The request: Return every line of the material below that contains the string "pose".

Records supplied:
☆ ☆ ☆

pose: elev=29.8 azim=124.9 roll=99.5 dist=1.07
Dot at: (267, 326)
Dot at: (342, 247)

☆ ☆ ☆

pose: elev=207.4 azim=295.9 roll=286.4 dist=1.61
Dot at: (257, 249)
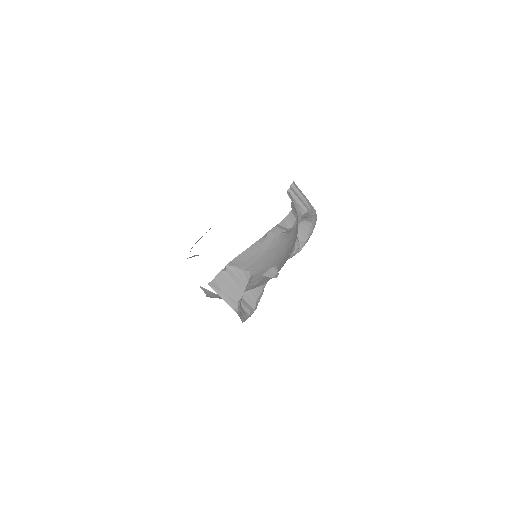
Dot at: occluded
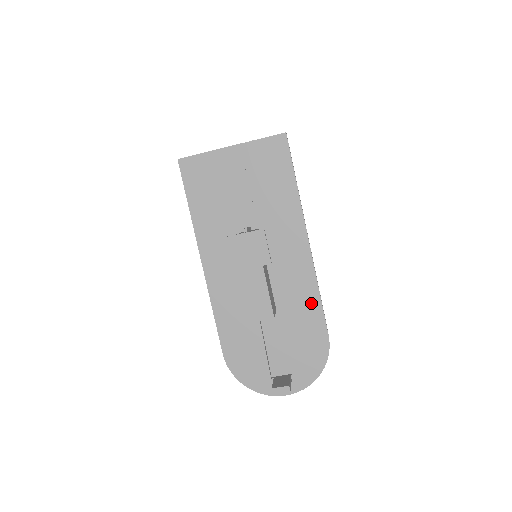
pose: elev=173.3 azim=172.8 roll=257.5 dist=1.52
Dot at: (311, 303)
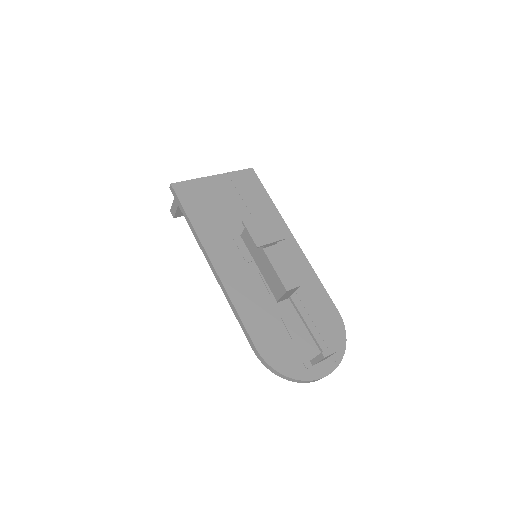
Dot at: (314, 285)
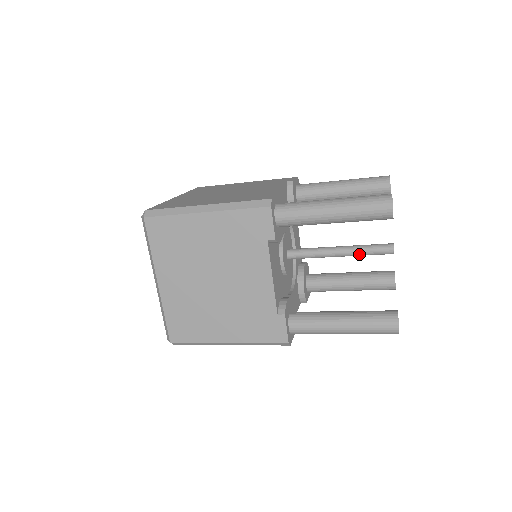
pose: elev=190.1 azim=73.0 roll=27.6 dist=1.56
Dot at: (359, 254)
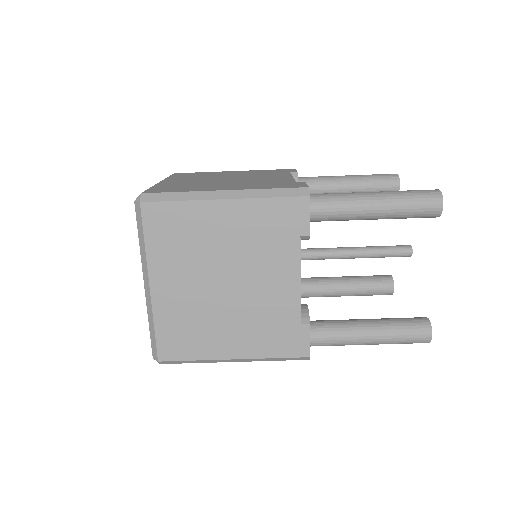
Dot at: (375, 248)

☆ ☆ ☆

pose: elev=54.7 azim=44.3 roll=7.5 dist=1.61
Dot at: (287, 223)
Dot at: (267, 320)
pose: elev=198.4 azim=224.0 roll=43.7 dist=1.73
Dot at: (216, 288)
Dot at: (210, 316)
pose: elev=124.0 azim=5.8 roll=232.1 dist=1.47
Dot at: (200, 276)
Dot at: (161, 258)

☆ ☆ ☆

Exercise solution:
pose: elev=29.8 azim=124.9 roll=99.5 dist=1.07
pose: elev=207.4 azim=295.9 roll=286.4 dist=1.61
pose: elev=173.3 azim=172.8 roll=257.5 dist=1.52
pose: elev=190.1 azim=73.0 roll=27.6 dist=1.56
pose: elev=54.7 azim=44.3 roll=7.5 dist=1.61
pose: elev=198.4 azim=224.0 roll=43.7 dist=1.73
pose: elev=124.0 azim=5.8 roll=232.1 dist=1.47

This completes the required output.